The valkey_manager module provides utilities for managing Valkey connections and data storage, primarily used for inter-process communication between the main inference process and logits processors in vLLM and TensorRT backends.

Use Cases

Valkey is used in PITA for:

  • Logits Processor Communication: vLLM and TensorRT run logits processors in separate threads.

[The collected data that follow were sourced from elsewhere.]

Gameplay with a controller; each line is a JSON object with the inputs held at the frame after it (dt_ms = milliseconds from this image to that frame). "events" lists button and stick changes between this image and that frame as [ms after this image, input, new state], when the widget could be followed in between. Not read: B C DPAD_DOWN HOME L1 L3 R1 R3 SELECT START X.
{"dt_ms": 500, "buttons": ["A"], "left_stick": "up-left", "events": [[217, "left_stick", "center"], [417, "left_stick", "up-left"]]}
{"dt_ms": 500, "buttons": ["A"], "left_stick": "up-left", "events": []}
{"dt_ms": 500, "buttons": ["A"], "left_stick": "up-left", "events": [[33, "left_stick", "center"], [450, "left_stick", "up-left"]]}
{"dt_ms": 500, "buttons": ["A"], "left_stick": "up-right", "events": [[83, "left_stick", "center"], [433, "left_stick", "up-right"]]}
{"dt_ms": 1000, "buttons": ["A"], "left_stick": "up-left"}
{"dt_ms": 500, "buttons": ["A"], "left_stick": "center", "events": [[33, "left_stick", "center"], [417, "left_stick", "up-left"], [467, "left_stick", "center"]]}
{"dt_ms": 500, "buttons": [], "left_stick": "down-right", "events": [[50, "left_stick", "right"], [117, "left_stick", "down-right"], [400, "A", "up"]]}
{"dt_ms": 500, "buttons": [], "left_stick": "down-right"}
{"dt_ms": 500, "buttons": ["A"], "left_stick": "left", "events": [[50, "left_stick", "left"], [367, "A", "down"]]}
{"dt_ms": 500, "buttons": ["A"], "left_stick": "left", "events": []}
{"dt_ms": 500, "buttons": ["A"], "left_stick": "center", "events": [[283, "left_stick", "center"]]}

These processors calculate normalization constants and entropy values, storing them in Valkey for retrieval by the main process.
  • Temporary Data Storage: Metrics are stored temporarily and automatically cleaned up after retrieval.
  • Multi-threaded Coordination: Enables safe data sharing between the inference engine threads and the main application.

Configuration

Valkey connection parameters are configured via environment variables (see constants):

  • VALKEY_HOST: Valkey server hostname (default: "localhost")
  • VALKEY_PORT: Valkey server port (default: 6379)
  • VALKEY_DB: Valkey database number (default: 0)

Requirements

Valkey is required for the following backends when logits_processor=True:

  • vLLM backend with entropy or power distribution metrics
  • TensorRT backend with entropy or power distribution metrics

Install Valkey:

# Ubuntu/Debian
sudo apt-get install valkey-server

# macOS
brew install valkey

# Or via pip for Python client
pip install valkey

Start Valkey server:

valkey-server

Example Usage

The Valkey manager is typically used internally by the logits processors, but you can access it directly if needed:

from pita.utils.valkey_manager import ValkeyManager
from pita.utils.constants import VALKEY_HOST, VALKEY_PORT, VALKEY_DB

# Initialize Valkey connection (usually done internally)
valkey_client = ValkeyManager(
    host=VALKEY_HOST,
    port=VALKEY_PORT,
    db=VALKEY_DB
)

# The logits processors use Valkey to store metrics
# These are automatically retrieved and cleaned up by the sampler

For most users, Valkey integration is transparent - simply ensure Valkey is running when using vLLM or TensorRT backends with logits_processor=True.